INDUSTRI MEBEL JATIM : Amkri Jatim Desak Pemerintah Kaji Ulang Penerapan SVLK

INDUSTRI MEBEL JATIM : Amkri Jatim Desak Pemerintah Kaji Ulang Penerapan SVLK Contoh sertifikat SVLK. (sumalindo.com)

    Indkukaustri mebel Jatim terkendala dengan pemberlakuan SVLK.

    Madiunpos.com, SURABAYA – Kalangan pengusaha mebel menilai pemerintah perlu mengkaji ulang penerapan Sistem Verifikasi Legalitas Kayu (SVLK) secara merata terhadap industri kayu kecil dan menengah (IKM) lantaran dapat menjerat para pengrajin kecil.

    Ketua Asosiasi Mebel dan Kerajinan Indonesia (Amkri) Jawa Timur, Nur Cahyudi, mengatakan pemberlakuan SVLK yang secara pukul rata dalam suatu aturan itu bagaikan mimpi buruk bagi IKM.
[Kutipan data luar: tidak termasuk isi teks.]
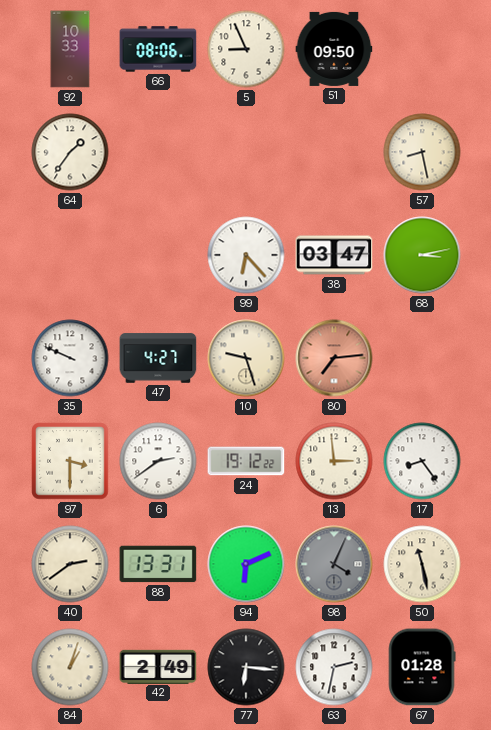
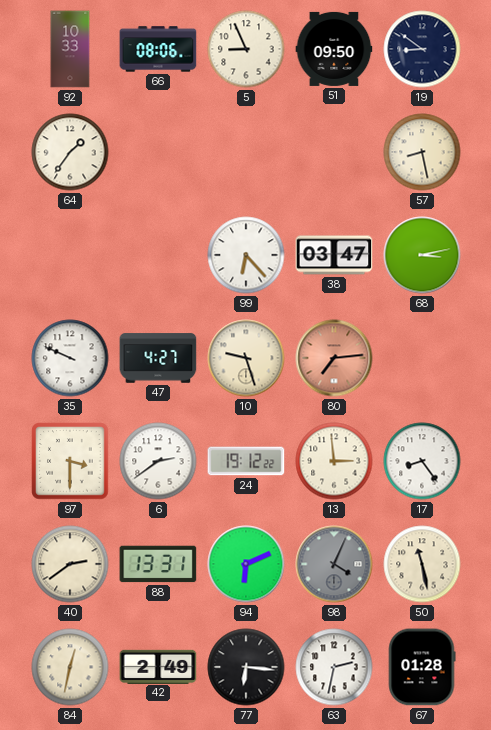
19: none -> 8:51
84: 1:03 -> 12:32
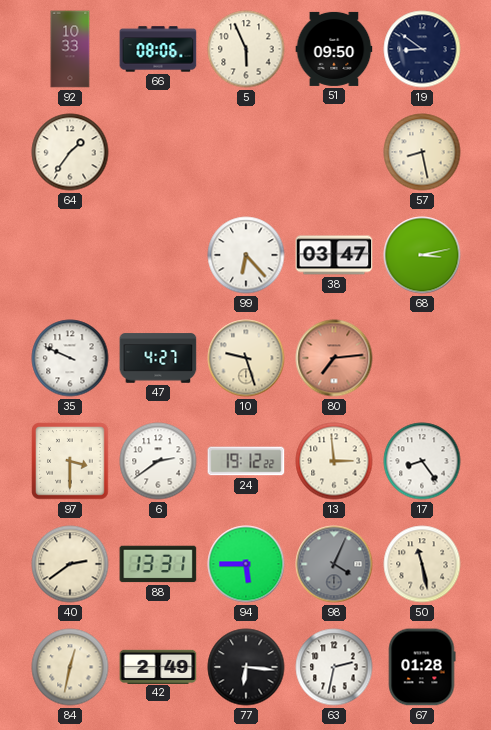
5: 8:56 -> 5:56
94: 6:11 -> 5:45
    "Terutama para pengrajin kecil seperti di Jepara, Klaten, Semarang, Yogyakarta, Bali, Cirebon, Jawa Timur [Pasuruan, Malang, Bojonegoro, Ngawi, Gresik]," kata dia, Jumat (15/7/2016).

    Dampak tersebut, kata dia, juga dirasakan para pengrajin kayu bonggol atau akar jati, dan para pengrajin kayu lainnya yang memanfaatkan kayu buangan atau sisa.

    "Memang verifikasi legalitas kayu itu penting untuk masuk pasar ekspor tapi sistem itu memberatkan industri jadi sepatutnya dikaji ulang,” kata Nur Cahyudi.

    Dia melanjutkan, selain mengkaji ulang, pemerintah juga bisa melakukan renegosiasi dengan Uni Eropa dengan mengganti sistem yang tidak memberatkan IKM.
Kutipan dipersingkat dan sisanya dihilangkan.